The Fed is widely expected to keep interest rates unchanged and remove the
easing bias from the statement. At this meeting, we will also get the Summary
of Economic Projections (SEP) where inflation is expected to be revised higher
while the unemployment rate could see a slight downtick in the short-term. The
focus will be mostly on the dot plot which is expected to show no cuts this
year and the next. All of this is expected and already priced in.

  • You can find a comprehensive Fed preview here

The main hawkish surprises include a rate hike in the 2026 dot or more than
one in 2027. In this scenario, we will likely see a selloff in silver with the
price falling back to pre-deal levels. On the other hand, the dovish surprises
include a rate cut in the 2026 dot or in the 2027 dot as that would implicitly
signal an easing bias. In such a scenario, we can expect silver to rally into
new highs and start targeting the 90.00 handle.

Fed Chair Warsh’s first press conference will also be in focus, although I
would argue that the Board is going to be more important than the Fed Chair at
least until the markets get to know him better and he proves to be independent.
Trump just gave Warsh a big assist by ending the war, so he can say the Fed can
look through the short-term increase in inflation.

Looking ahead, the risk is that the negative supply shock caused by the
US-Iran war turns into a positive demand shock as the conflict ends that boosts
economic activity further requiring rate hikes anyway. That’s likely to be the
next tail risk for precious metals.

SILVER TECHNICAL
ANALYSIS – DAILY TIMEFRAME

Silver – daily

On the daily chart, we can
see that silver broke below the major trendline last week and extended the
losses targeting the next major trendline until the surprising US-Iran deal
reversed the momentum. The price has almost pulled all the way back to the
broken trendline where we have now a strong resistance around the 71.00-73-00
price area.

This is where we can expect
the sellers to step in with a defined risk above the broken trendline to keep
pushing into the next major trendline around the 55.00 handle. The buyers, on
the other hand, will want to see the price breaking higher to open the door for
a rally back into the 90.00 handle.

SILVER TECHNICAL ANALYSIS –
4 HOUR TIMEFRAME

Silver – 4 hour

On the 4 hour chart, we can
see the market opened the week with a positive gap and consolidated. It wouldn’t
be surprising to see a spike lower to close the gap before another rally into new
highs, but that will likely need to be supported by the FOMC decision today.

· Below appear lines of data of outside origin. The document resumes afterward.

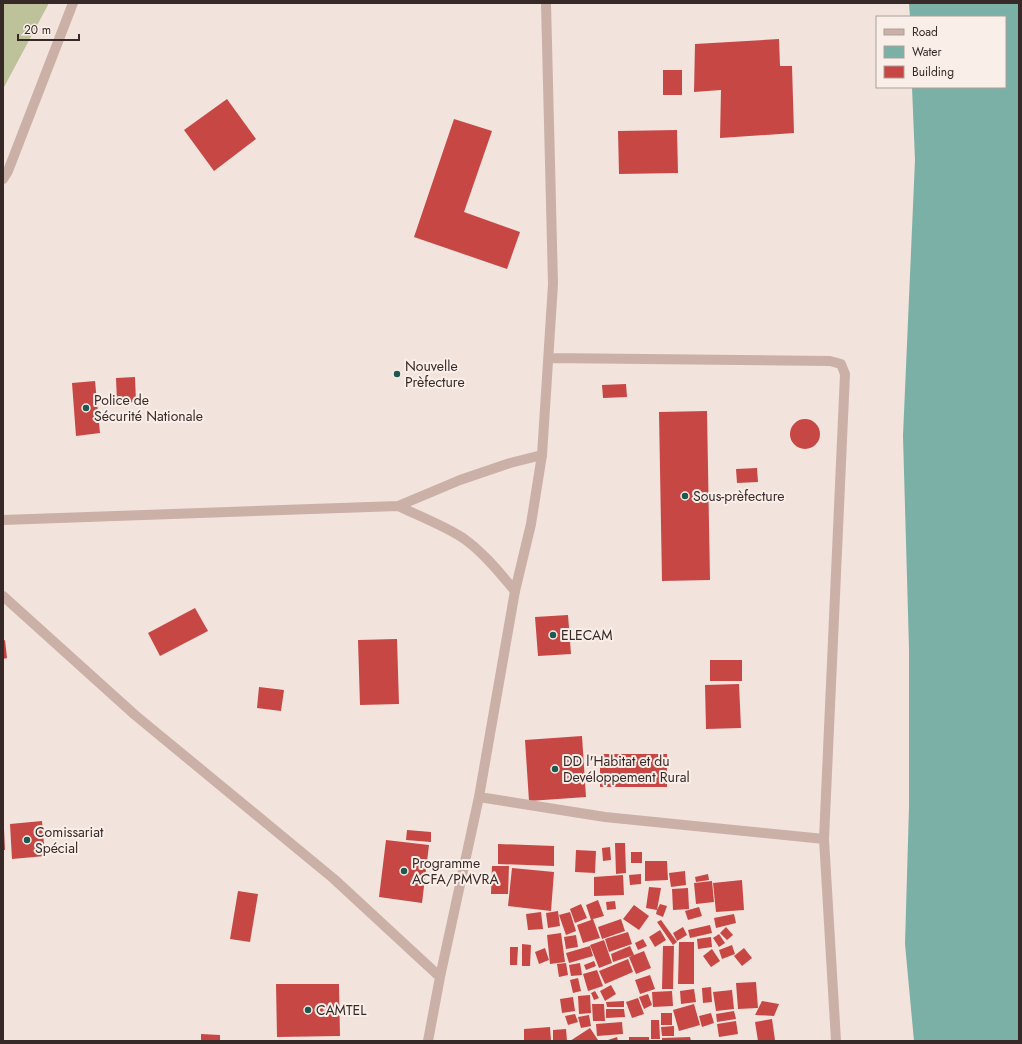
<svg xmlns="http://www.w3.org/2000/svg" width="1022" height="1044" font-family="Jost,sans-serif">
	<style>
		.green { fill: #bdc29b }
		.water { fill: #7ab0a6 }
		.building { fill: #c74745 }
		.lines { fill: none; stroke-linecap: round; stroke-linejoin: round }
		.minor { stroke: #cbb0a7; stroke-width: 10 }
		.tertiary { stroke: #cbb0a7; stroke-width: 10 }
		.poi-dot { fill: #1d5950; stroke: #faeee8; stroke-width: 1.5 }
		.labels { text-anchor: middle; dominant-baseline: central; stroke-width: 4; stroke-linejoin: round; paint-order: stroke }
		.poi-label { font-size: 14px; fill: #372928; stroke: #faeee8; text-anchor: start }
	</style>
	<rect width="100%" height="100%" fill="#f2e3dc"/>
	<path class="green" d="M3,3H49L3,89Z"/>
	<path class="water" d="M909,3H1019V1041H914L905,944L909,807V648L903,436L915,160L912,87H1005V17H910Z"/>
	<path class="building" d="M779,39L780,66H792L794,133L720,138L721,90L694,92L695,44Z
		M663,70H682V95H663Z
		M227,99L256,139L214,171L184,130Z
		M454,119L492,131L464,212L520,232L507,269L414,237Z
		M677,130L678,173L619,174L618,131Z
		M135,377L136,402L117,403L116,378Z
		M95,381L100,433L76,436L72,383Z
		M626,384L627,397L603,398L602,385Z
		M707,411L710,580L662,581L659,412Z
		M790 434a15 15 0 1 1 30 0a15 15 0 1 1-30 0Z
		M757,468L758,482L737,483L736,469Z
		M195,608L208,631L160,656L148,633Z
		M568,615L571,654L538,656L535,617Z
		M397,639L399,704L360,705L358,640Z
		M5,640L7,658L3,659V641Z
		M710,660H742V681H710Z
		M739,684L741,728L706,729L705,685Z
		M259,687L284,690L281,711L257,708Z
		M582,736L586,797L529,801L525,740Z
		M600,754H667V787H600Z
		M42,821L45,856L12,859L10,824Z
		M3,829H4L5,850H3Z
		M407,830L431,832V842L406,840Z
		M386,840L429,845L422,903L379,897Z
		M615,843H625L626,873L616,874Z
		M498,844L554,846V866L498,864Z
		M610,847L611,860L603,861L602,848Z
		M576,850L596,851L595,873L575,872Z
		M631,852H642V863H631Z
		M645,861H667L668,880L645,881Z
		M492,866H509L508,894H491Z
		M512,868L554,872L551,911L508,906Z
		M685,871L686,885L671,887L669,873Z
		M641,874V884L630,885L629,875Z
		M708,874L709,880L696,882L695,877Z
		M623,875L624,895L594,896V877Z
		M742,880L744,910L716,912L713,883Z
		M712,881L714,902L696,904L694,883Z
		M649,887L661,888L657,910L660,904L667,906L663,917L656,914L657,910L646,908Z
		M688,888L689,909L673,910L672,889Z
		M238,891L258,894L250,942L230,939Z
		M598,900L604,916L593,919L600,938L583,943L577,925L591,920L586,905Z
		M615,901L616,909L607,910L606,902Z
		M581,904L587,918L575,923L570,909Z
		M634,905L649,916L639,930L623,919Z
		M699,907L702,916L688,920L685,911Z
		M558,911L560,926L548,928L546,913Z
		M541,912L543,929L528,930L526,914Z
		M570,912L576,931L566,935L559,915Z
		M734,914L736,923L716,928L714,918Z
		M621,919L625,931L602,939L598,927Z
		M661,920L677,942L673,945L657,922Z
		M710,925L712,933L690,938L688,930Z
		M683,927L687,935L677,941L673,933Z
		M726,927L733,935L727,940L720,933Z
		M660,930L666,940L655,947L649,937Z
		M628,932L632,944L609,952L605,939Z
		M561,933L565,962L550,964L547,935Z
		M719,934L725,943L719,947L713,938Z
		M576,935L578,947L566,949L564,937Z
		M711,937L712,947L698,949L697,939Z
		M643,939L647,946L638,950L635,943Z
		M604,940L612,963L599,968L590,945Z
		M679,942H694V984H678Z
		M522,944L531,945L530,966H522Z
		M732,945L735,954L722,959L719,950Z
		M590,946L593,956L569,963L566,953Z
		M630,946L634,955L613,962L611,954Z
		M663,946H674L673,989H662Z
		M510,947H518L517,965H510Z
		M545,948L549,960L539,964L535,952Z
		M744,948L752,958L742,966L734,956Z
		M712,949L720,961L711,967L703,956Z
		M644,951L651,968L636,974L629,957Z
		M628,959L633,972L605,984L599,971Z
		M594,961L596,966L586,970L584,965Z
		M566,963L568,975L559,977L557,964Z
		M580,963L582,975L571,976L569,965Z
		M597,970L603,986L588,991L583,974Z
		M650,975L655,989L640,994L635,980Z
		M578,978L581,991L573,993L570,980Z
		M756,982L758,1008L738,1009L736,983Z
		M276,984H339L340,1036L277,1037Z
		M611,985L616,994L605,1001L600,991Z
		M711,987L712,1002L703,1003L702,988Z
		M694,989L696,1002L681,1004L680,991Z
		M732,990L734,1009L716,1011L713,992Z
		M595,991L599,998L594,1000L591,993Z
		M672,991L673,1006L653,1007L652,992Z
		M648,994L652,1005L644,1009L639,997Z
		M590,995L591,1013L579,1014L578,996Z
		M573,997L575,1011L562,1013L560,999Z
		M638,998L644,1014L632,1018L626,1002Z
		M624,1001V1007H607L606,1002Z
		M762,1001L779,1004L774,1016L755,1015Z
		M592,1004H604L605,1021H593Z
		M694,1004L700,1025L679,1031L673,1010Z
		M606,1009H624L625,1017L606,1018Z
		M734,1011L736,1019L717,1022L716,1014Z
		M661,1013H672V1025H661Z
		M711,1013L714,1023L702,1027L699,1016Z
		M575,1014L578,1022L568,1025L565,1016Z
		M589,1015L591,1026L581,1028L578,1017Z
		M772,1019L775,1040L758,1041L755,1022Z
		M651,1020H659L660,1039H651Z
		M736,1021L738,1034L719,1037L717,1024Z
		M622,1022L623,1034L597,1036L596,1024Z
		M674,1026V1036H662L661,1027Z
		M550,1027L551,1041H524V1029Z
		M590,1028L598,1040L570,1041Z
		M566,1029L567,1041H553V1030Z
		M201,1034L220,1035V1041H201Z
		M617,1037L618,1041H605Z
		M629,1037H649V1041H629Z
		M690,1037L691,1041H662V1038Z"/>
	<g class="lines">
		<path class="minor" d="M3,179L8,171L73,3
			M549,358L830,361L841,364L845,374L824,839L836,1041
			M542,455L553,284L546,3
			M3,596L135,715L334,879L440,977
			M479,797L605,817L824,839
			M428,1041L440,977L479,797L515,591"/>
		<path class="tertiary" d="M398,506C419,516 443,525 463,538C483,552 499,572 515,591
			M3,520L398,506L460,480L510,463L542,455L531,524L515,591"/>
	</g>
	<g class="poi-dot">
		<circle cx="397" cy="374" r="4"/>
		<circle cx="86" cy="408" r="4"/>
		<circle cx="685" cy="496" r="4"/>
		<circle cx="553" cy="635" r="4"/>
		<circle cx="555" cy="769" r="4"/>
		<circle cx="27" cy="840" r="4"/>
		<circle cx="404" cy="871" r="4"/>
		<circle cx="308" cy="1010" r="4"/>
	</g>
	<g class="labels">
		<g class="poi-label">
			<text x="405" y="366">Nouvelle<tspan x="405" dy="16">Prèfecture</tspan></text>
			<text x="94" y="400">Police de<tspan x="94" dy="16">Sécurité Nationale</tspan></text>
			<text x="693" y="496">Sous-prèfecture</text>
			<text x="561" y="635">ELECAM</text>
			<text x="563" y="761">DD l'Habitat et du<tspan x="563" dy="16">Devéloppement Rural</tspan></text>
			<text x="35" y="832">Comissariat<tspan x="35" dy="16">Spécial</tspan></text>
			<text x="412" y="863">Programme<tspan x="412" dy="16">ACFA/PMVRA</tspan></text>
			<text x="316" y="1010">CAMTEL</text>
		</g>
	</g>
	<rect width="1022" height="1044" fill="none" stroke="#372928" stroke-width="8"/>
	<rect x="876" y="16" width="130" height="72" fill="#faeee8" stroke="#ac9f9b"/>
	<rect x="884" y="29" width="20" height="6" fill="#cbb0a7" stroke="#ac9f9b"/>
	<text x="912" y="36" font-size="12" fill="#372928">Road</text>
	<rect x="884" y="46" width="20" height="12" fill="#7ab0a6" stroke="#ac9f9b"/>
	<text x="912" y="56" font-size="12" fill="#372928">Water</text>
	<rect x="884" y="66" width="20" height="12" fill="#c74745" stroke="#ac9f9b"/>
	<text x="912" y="76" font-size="12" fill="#372928">Building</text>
	<path d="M18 34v6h61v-6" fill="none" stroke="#372928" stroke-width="2"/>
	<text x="24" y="34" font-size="12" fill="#372928" stroke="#faeee8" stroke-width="3" paint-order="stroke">20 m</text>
</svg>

SILVER TECHNICAL ANALYSIS –
1 HOUR TIMEFRAME

Silver – 1 hour

On the 1 hour chart, we can
see more clearly the recent rangebound price action as traders await the Fed’s
decision. We can expect the buyers to step in around the 68.00-69.00 price area
to position for a rally into the 90.00 handle on a neutral to dovish Fed
decision. Conversely, a more hawkish than expected one should result in a
selloff back towards the pre-deal levels. The red lines define the average daily range for today.

UPCOMING CATALYSTS

Today, we have the FOMC
rate decision. Tomorrow, we get the latest US Jobless Claims figures. On
Friday, the US-Iran “peace deal” is expected to be signed in Switzerland.